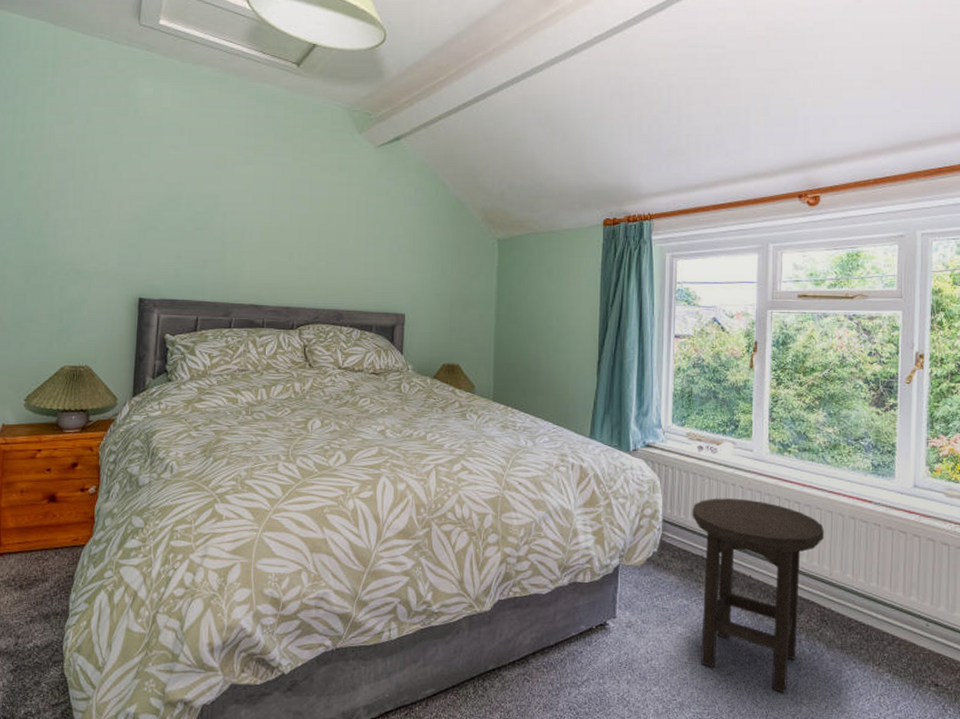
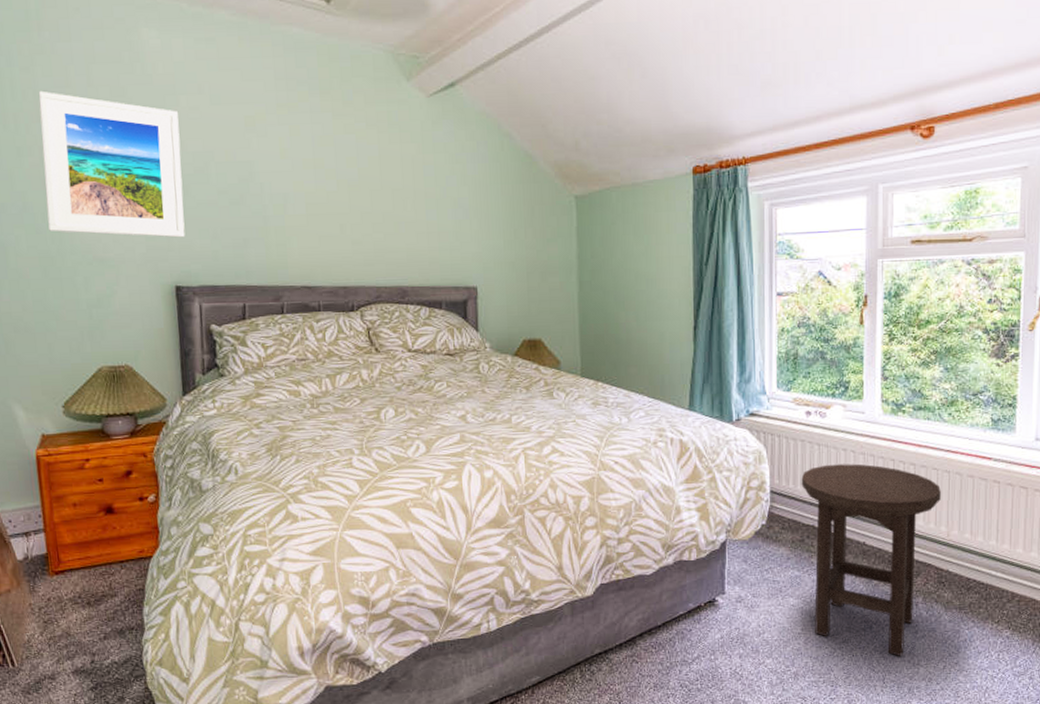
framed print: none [36,125,160,256] -> present [38,90,185,238]

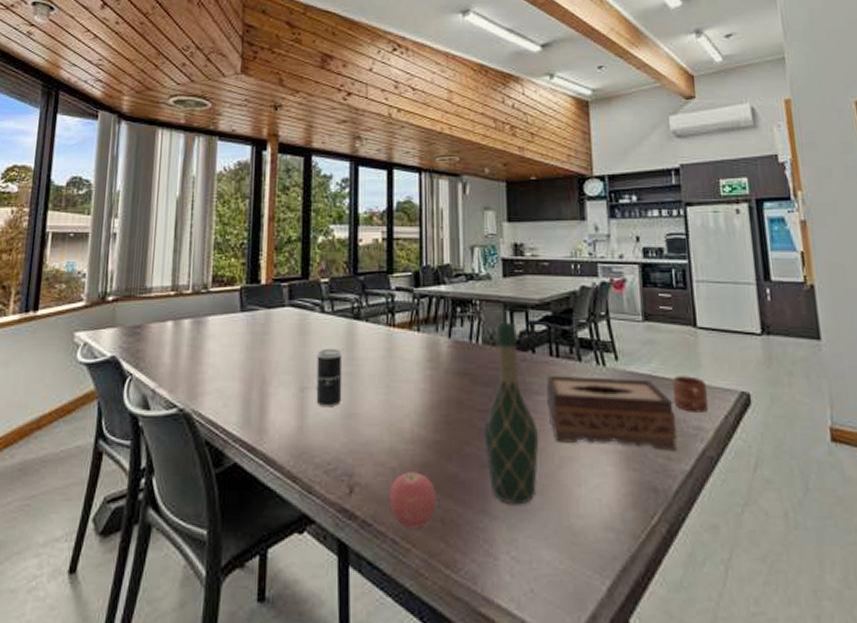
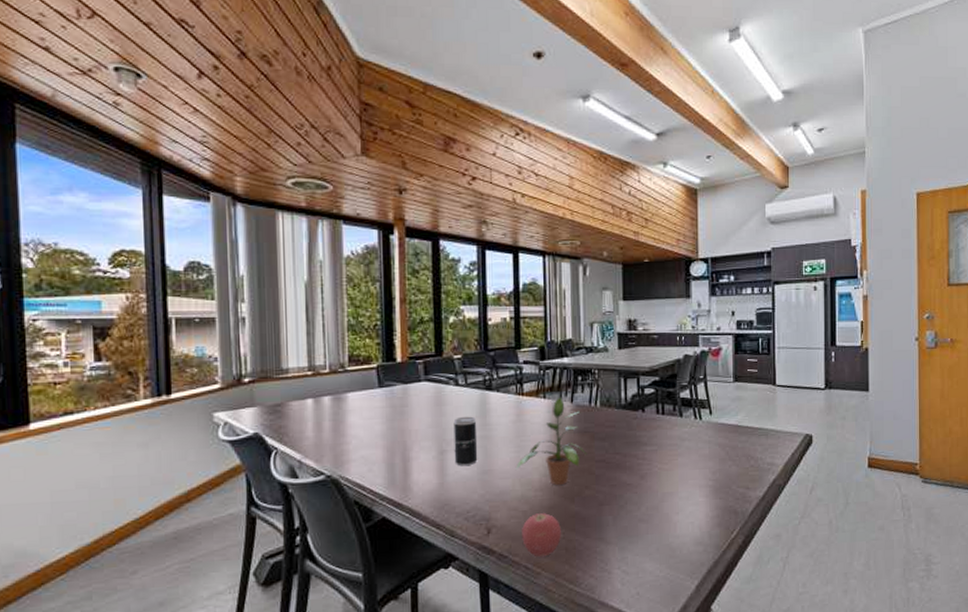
potted plant: none [383,330,467,437] -> present [515,397,587,485]
wine bottle: present [483,321,539,505] -> none [601,387,646,532]
tissue box: present [546,374,678,451] -> none [653,428,755,483]
mug: present [672,376,709,413] -> none [753,424,781,452]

What is needed ▸
The required output is the lines from the one holding "potted plant: none" through the last line of the entries above, copied exactly.

Answer to the exercise ▸
potted plant: none [383,330,467,437] -> present [515,397,587,485]
wine bottle: present [483,321,539,505] -> none [601,387,646,532]
tissue box: present [546,374,678,451] -> none [653,428,755,483]
mug: present [672,376,709,413] -> none [753,424,781,452]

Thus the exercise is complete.